The Family was headed by a Victorian woman named Anne Hamilton-byrne, who at her height through the 1960s until the late 1980s, ran the sadistic apocalyptic sect with hundreds of members. Anne was as beautiful and charismatic as she was delusional and dangerous.
Born in 1921 as Evelyn Grace Victoria Edwards, Anne was a yoga teacher turned cult leader who convinced her followers she was Jesus Christ reincarnated. Her ethos was simple – the world was going to end, and the only way you could be saved is if you joined The Family.
Along with her husband, William, Anne started recruiting followers from a nearby clinic. She targeted middle-class professionals, some even with medical backgrounds, and essentially ‘brainwashed’ them with her new-age ‘spiritualism’. She also acquired children through adoption scams or even through other members, and allegedly injected them with LSD, as well as beating and starving them.
All this horror happened tucked away in near secrecy not far from the busy streets of Melbourne.
Author JP
Pomare’s new novel, In the
Clearing, inspired by The Family, is the result of research into Anne and the reason why people join cults.
“I think in the right circumstances, most people are prepared to believe fantastical, ridiculous things as long as the conditions are right,” JP tells the podcast Investigates.
“As long as it’s sort of a gentle escalation. It always starts as something a lot smaller and it sort of grows. And so was particularly fascinated with The Family.”
Anne’s hold over her many members is hard to describe.
Not everyone lured into the sect spiderweb is a vulnerable and gullible person. They were intelligent, educated people who just wanted a purpose. Anne told her followers that they were going to save the world after an apocalypse.
In total, Anne had around 28 children in her care and nearly 500 members at the cult’s peak.
A mistress of deceit, Anne was able to put her followers under a spell. They handed over their money, homes and even their children.

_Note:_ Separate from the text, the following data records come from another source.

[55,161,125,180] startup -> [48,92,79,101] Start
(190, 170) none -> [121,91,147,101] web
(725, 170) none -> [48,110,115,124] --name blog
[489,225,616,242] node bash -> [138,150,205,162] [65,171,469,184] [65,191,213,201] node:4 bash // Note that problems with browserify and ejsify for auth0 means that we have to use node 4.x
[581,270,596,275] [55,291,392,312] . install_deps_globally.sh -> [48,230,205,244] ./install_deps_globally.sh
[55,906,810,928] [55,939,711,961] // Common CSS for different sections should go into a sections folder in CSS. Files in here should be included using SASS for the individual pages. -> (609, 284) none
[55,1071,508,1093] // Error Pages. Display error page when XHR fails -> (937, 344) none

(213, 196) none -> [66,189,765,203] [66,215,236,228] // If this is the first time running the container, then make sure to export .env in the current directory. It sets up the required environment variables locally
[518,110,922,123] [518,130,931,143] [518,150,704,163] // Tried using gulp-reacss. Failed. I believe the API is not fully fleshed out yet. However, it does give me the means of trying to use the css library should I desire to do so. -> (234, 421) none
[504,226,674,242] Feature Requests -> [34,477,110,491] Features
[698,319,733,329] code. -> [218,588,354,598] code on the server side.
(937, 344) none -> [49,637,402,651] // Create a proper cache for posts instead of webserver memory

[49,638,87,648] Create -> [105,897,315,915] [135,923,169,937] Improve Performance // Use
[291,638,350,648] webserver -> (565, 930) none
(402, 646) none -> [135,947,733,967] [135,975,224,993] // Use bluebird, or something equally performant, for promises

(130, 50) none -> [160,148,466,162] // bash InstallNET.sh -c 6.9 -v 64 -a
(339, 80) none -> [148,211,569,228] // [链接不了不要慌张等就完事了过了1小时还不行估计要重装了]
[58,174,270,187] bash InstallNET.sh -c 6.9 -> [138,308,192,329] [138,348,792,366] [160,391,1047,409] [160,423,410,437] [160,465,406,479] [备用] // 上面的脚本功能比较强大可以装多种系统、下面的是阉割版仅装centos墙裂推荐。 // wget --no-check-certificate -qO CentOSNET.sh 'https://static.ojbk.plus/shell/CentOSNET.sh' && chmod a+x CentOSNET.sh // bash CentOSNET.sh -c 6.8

“People were joining purely
because of Anne’s charisma, because they just believed that she had a sort of power,” JP explains.
“Everyone described her as so beautiful that you couldn’t look away, and other clichés like that, particularly the men in the cult.”
Former Detective Lex de Man, who investigated Anne for six years, explained what he believed was the true motive behind the cult mistress’ decision to start The Family.
“What it boils down to is it’s about money and, I believe, money and power for Anne,” he said.
But it didn’t last forever for Anne. In 1987, a rebellious 14-year-old member named Sarah Moore finally escaped.
Police swooped in on The Family on August 14., 1987, and the children under her spell were finally saved.
But Anne didn’t face the justice she deserved. She went on the run until police finally apprehended her in 1993 as she was hiding out in New York.
Shockingly, Anne served almost no jail time and was only ordered to pay damages to ex-members for the psychological abuse she caused.
Up until her death at age 97 in June 2019, a frail and elderly Anne Hamilton-byrne sat in her nursing home, battling dementia but likely not battling her own guilt.
When she passed away, many ex-members said it didn’t offer the ‘closure’ or emotional reparation they so desperately craved.
Her cruel control and sadism is something they can never forget.
Detective Lex, who led investigations into Anne and The Family, summed it up after her death. “Today is a great day in that she is now dead. She can rot,” he said. “The lives she affected and her evil deeds, I shed no tear. Not one drop.”